As the “With Honor and Valor” exhibit elucidates, their numbers were spread out across five infantry regiments. Some saw action during General Ulysses S. Grant’s May 1864 Bermuda Hundred Campaign, or at the horrific July 1864 Battle of the Crater (described by Grant as “the saddest affair I have witnessed in this war”), or at the September 1864 Battle of Chaffin’s Farm. (Talbot Countian Gilbert Adams of the 7th U.S. Colored Infantry Regiment, Company D, was captured at Chaffin’s Farm.

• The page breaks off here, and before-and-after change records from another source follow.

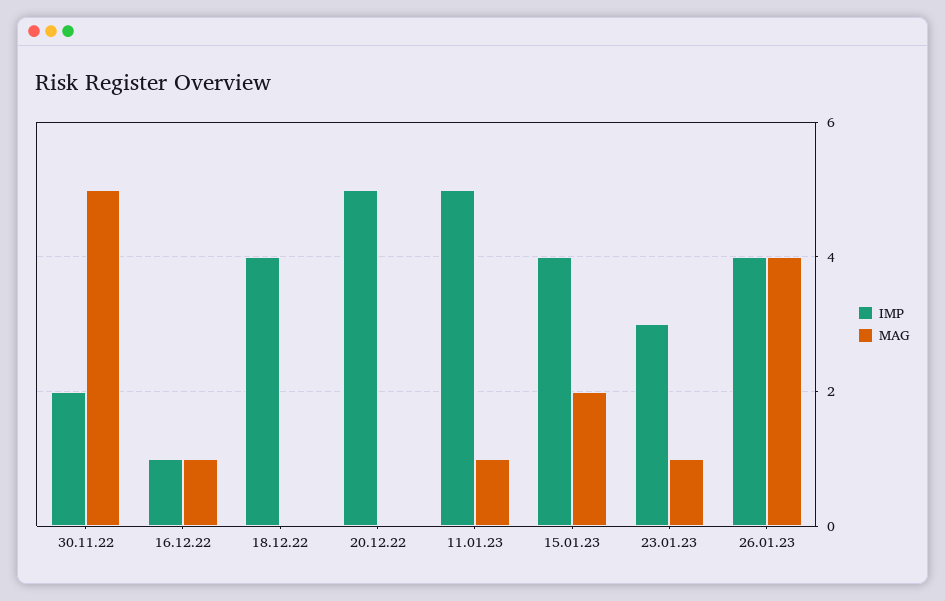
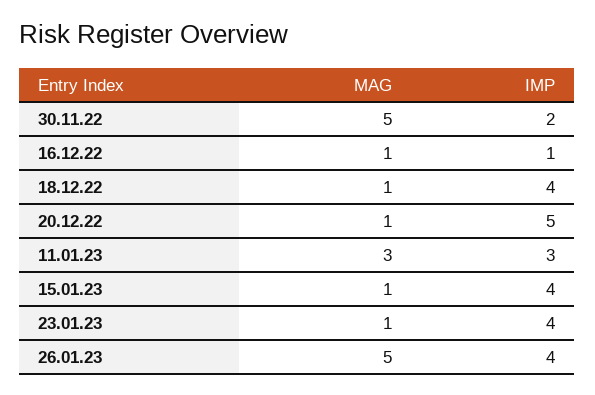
  {
    "IMP": {
      "30.11.22": 2,
      "16.12.22": 1,
      "18.12.22": 4,
      "20.12.22": 5,
-     "11.01.23": 5,
+     "11.01.23": 3,
      "15.01.23": 4,
-     "23.01.23": 3,
+     "23.01.23": 4,
      "26.01.23": 4
    },
    "MAG": {
      "30.11.22": 5,
      "16.12.22": 1,
-     "18.12.22": 0,
+     "18.12.22": 1,
-     "20.12.22": 0,
+     "20.12.22": 1,
-     "11.01.23": 1,
+     "11.01.23": 3,
-     "15.01.23": 2,
+     "15.01.23": 1,
      "23.01.23": 1,
-     "26.01.23": 4
+     "26.01.23": 5
    }
  }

After enduring seven months as a prisoner of war, he escaped and reported back for duty.)
After the war, they came home to a different world, one where slavery no longer existed alongside freedom, and they founded new Talbot County communities such as Unionville, Copperville, and Eastfield. “With Valor and Honor” does a consummate job of chronicling this postwar phase of the story, and such legendary local-historical figures as Nathaniel “Nace” Hopkins, John Copper, and the Unionville 18 are now presented together in the broader historical context, many of the displays augmented by relics preserved by the families of these men. In viewing all this, one feels a growing awareness of continuity, of the past as prologue, of individual family histories and a region’s larger history all bound together as a collective whole.
“Being able to provide this information to the community” has been rewarding, observed Weber, “because we have so many descendants of these troops who still live in the area. And when some of these descendants visit the exhibit, it’s very special.”